Faltando apenas um minuto para morrer, fiz as pazes com meu triste destino e busquei consolo no fato de que, pelo menos, eu teria uma boa história para contar aos leitores do Antropogamer depois que morresse. Afinal, era só isso o que realmente importava: ter material suficiente para produzir um texto minimamente interessante, ainda que ele se tornasse tão longo que poucas ou mesmo nenhuma pessoa teria paciência de acompanhá-lo até o final (e, por favor, me diga nos comentários se você fizer parte desse seleto grupo).
Percebi que só me faltava mesmo uma boa captura de tela para fechar com chave de ouro o artigo que escreveria em meu pós-morte, depois que a derradeira sobrevivente de minha estimada comunidade engrossasse as fileiras de personagens que deixei morrer.
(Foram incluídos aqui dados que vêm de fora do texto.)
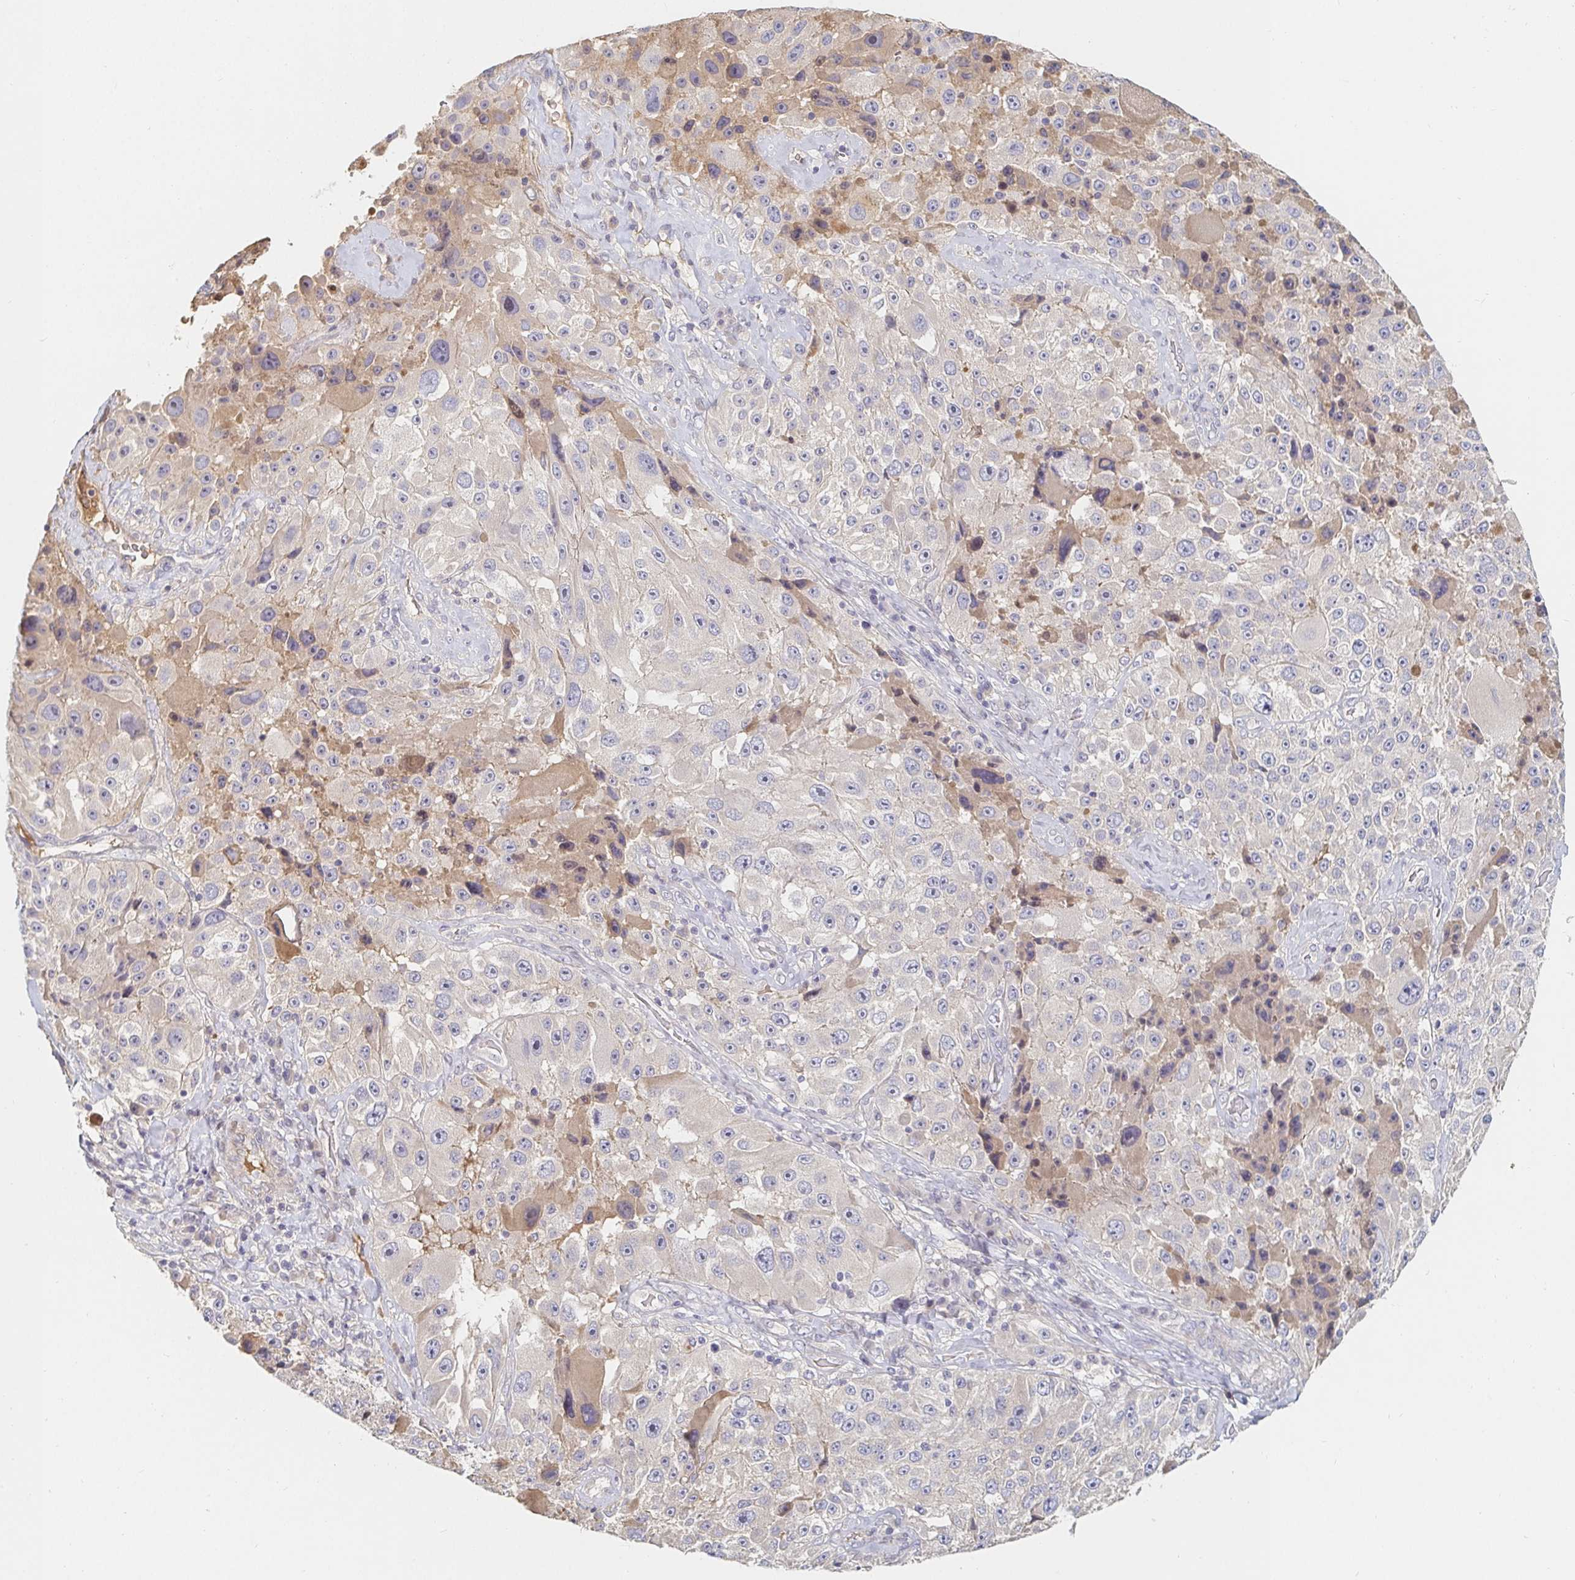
{"staining": {"intensity": "negative", "quantity": "none", "location": "none"}, "tissue": "melanoma", "cell_type": "Tumor cells", "image_type": "cancer", "snomed": [{"axis": "morphology", "description": "Malignant melanoma, Metastatic site"}, {"axis": "topography", "description": "Lymph node"}], "caption": "Tumor cells show no significant expression in melanoma.", "gene": "NME9", "patient": {"sex": "male", "age": 62}}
Como se meus desejos fossem magicamente atendidos, nos segundos de vida que me restavam avistei o maior e mais violento inimigo do jogo subindo a rua em minha direção. Agora sim eu teria um final perfeito. Sorri de mim para mim mesmo enquanto disparava a espingarda seguidas vezes contra o Juggernaut, arrancando nacos de carne de seu rosto e de seu peito e de sua barriga flácida enquanto ele se aproximava de mim a passos largos, pronto para me derrubar com seus enormes braços de halterofilista, e continuei sorrindo mesmo quando ele já estava tão perto que eu podia sentir o cheiro da morte me envolvendo em um abraço fraterno.
Com a mão direita engatilhando o mouse, continuei a descarregar a arma contra o monstro, um tiro potente depois do outro, enquanto usava a esquerda para registrar meus momentos finais. No fim, eu tinha tudo de que precisava: uma gloriosa história cheia de mortes e uma bela foto para encerrar minha peregrinação nesse universo decadente de horror e morte. No fim, sorri pela última vez enquanto o monstro erguia seus punhos para encerrar qualquer vestígio de minha vida e história naquele mundo, e aceitei de bom grado a inevitabilidade de meu próprio destino. No fim, soube que em poucos segundos eu estaria morto; mas, até lá, continuaria vivendo para sempre.